Start of ENTRIES PROVIDED

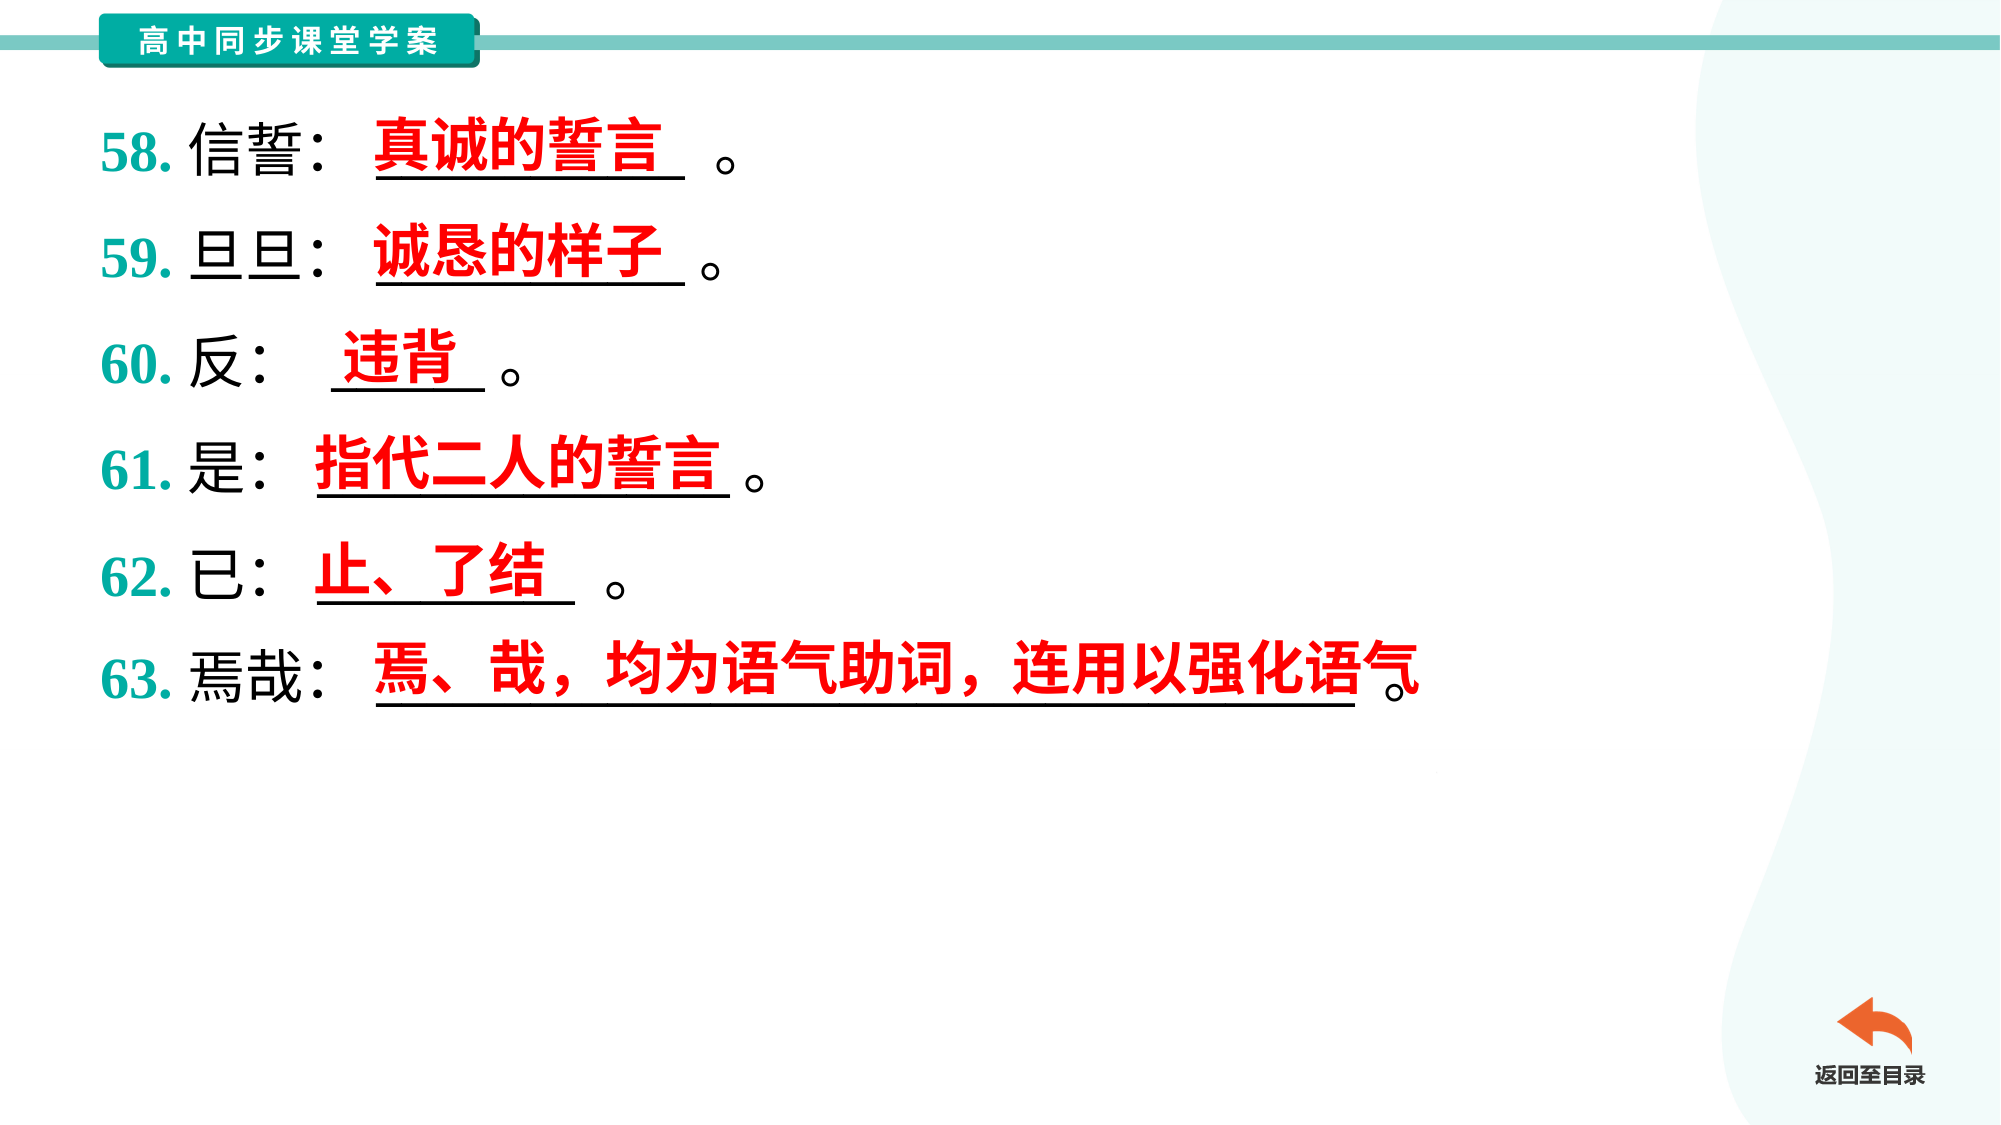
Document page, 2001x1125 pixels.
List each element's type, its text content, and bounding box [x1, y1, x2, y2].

text_box 诚恳的样子 [350, 177, 686, 272]
text_box 违背 [320, 283, 481, 378]
text_box 焉、哉，均为语气助词，连用以强化语气 [347, 599, 1446, 691]
text_box 58.信誓：____________ 。 59.旦旦：____________。 60.反： ______。 61.是：________________。 62.已：__________ 。 63.焉哉：______________________________________ 。 [100, 76, 1899, 699]
text_box 指代二人的誓言 [291, 390, 745, 485]
picture [0, 0, 2000, 1125]
text_box 止、了结 [291, 496, 569, 591]
text_box 真诚的誓言 [350, 71, 686, 166]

End of ENTRIES PROVIDED

EXERCISE -> Line by line, return the listing above exactly, leaving out its pictures.

RESPONSE TO THIS TASK ->
Document page, 2001x1125 pixels.
List each element's type, its text content, and bounding box [x1, y1, x2, y2].

text_box 诚恳的样子 [350, 177, 686, 272]
text_box 违背 [320, 283, 481, 378]
text_box 焉、哉，均为语气助词，连用以强化语气 [347, 599, 1446, 691]
text_box 58.信誓：____________ 。 59.旦旦：____________。 60.反： ______。 61.是：________________。 62.已：__________ 。 63.焉哉：______________________________________ 。 [100, 76, 1899, 699]
text_box 指代二人的誓言 [291, 390, 745, 485]
picture [0, 0, 2000, 1125]
text_box 止、了结 [291, 496, 569, 591]
text_box 真诚的誓言 [350, 71, 686, 166]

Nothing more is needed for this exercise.